= Erich Kleinschuster =

Austrian trombonist and bandleader (1930–2018)

Erich Kleinschuster (23 January 1930 - 12 September 2018) was an Austrian trombonist and bandleader.

== Biography ==
Kleinschuster was born in Graz, and learned to play piano before learning how to play the trombone; his first major engagement was as a member of Fridl Althaler's Radio Graz dance orchestra. As a member of the International Youth Band, he appeared at the 1958 Newport Jazz Festival, and worked with Johannes Fehring from 1958 to 1965, in addition to playing with Kenny Clarke and Francy Boland's ensemble. He played with Friedrich Gulda in 1965, then put together a six-piece ensemble the following year, which performed frequently on Österreichischer Rundfunk.

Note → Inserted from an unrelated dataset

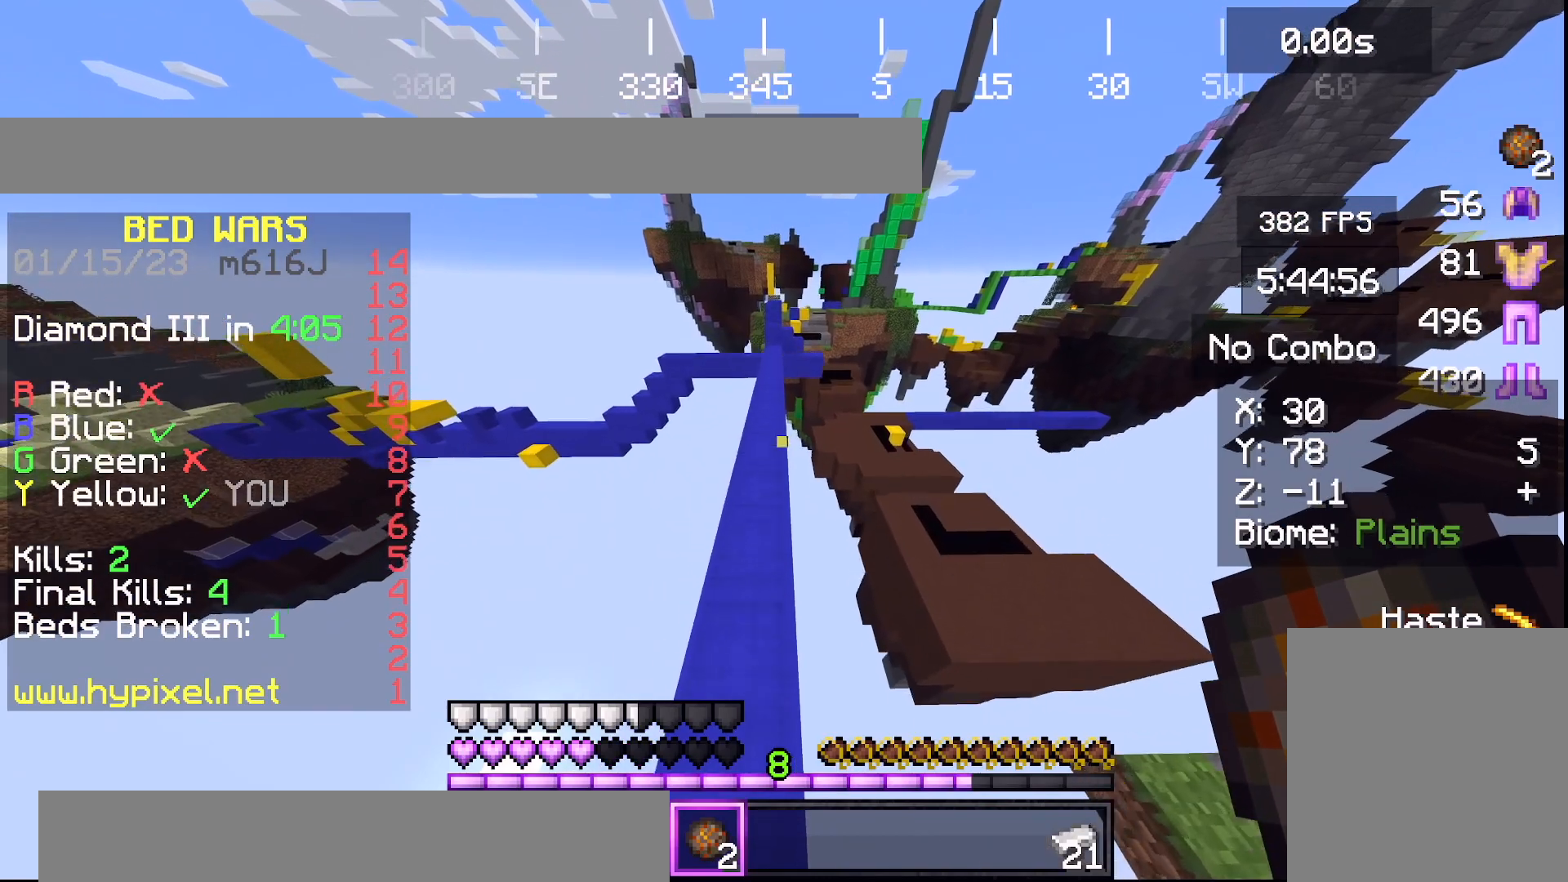
{"keys": ["space", "w"], "events": []}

He founded Vienna's Jazzinstitut in 1968 and was the leader of Österreichischer Rundfunk's big band from 1972 until 1981; he was the conductor for the Austrian entries of the Eurovision Song Contest in 1972 and 1976. Among his jazz associations in the 1970s were Stan Getz, Astrud Gilberto, George Gruntz, Peter Herbolzheimer, Gerry Mulligan, and Toots Thielemans.

In 1981 he moved back to Graz and became a lecturer in music at the Hochschule für Musik und Darstellende Kunst, a position he held until 1998; he also put together a youth orchestra, JAM, which toured in the early 1990s.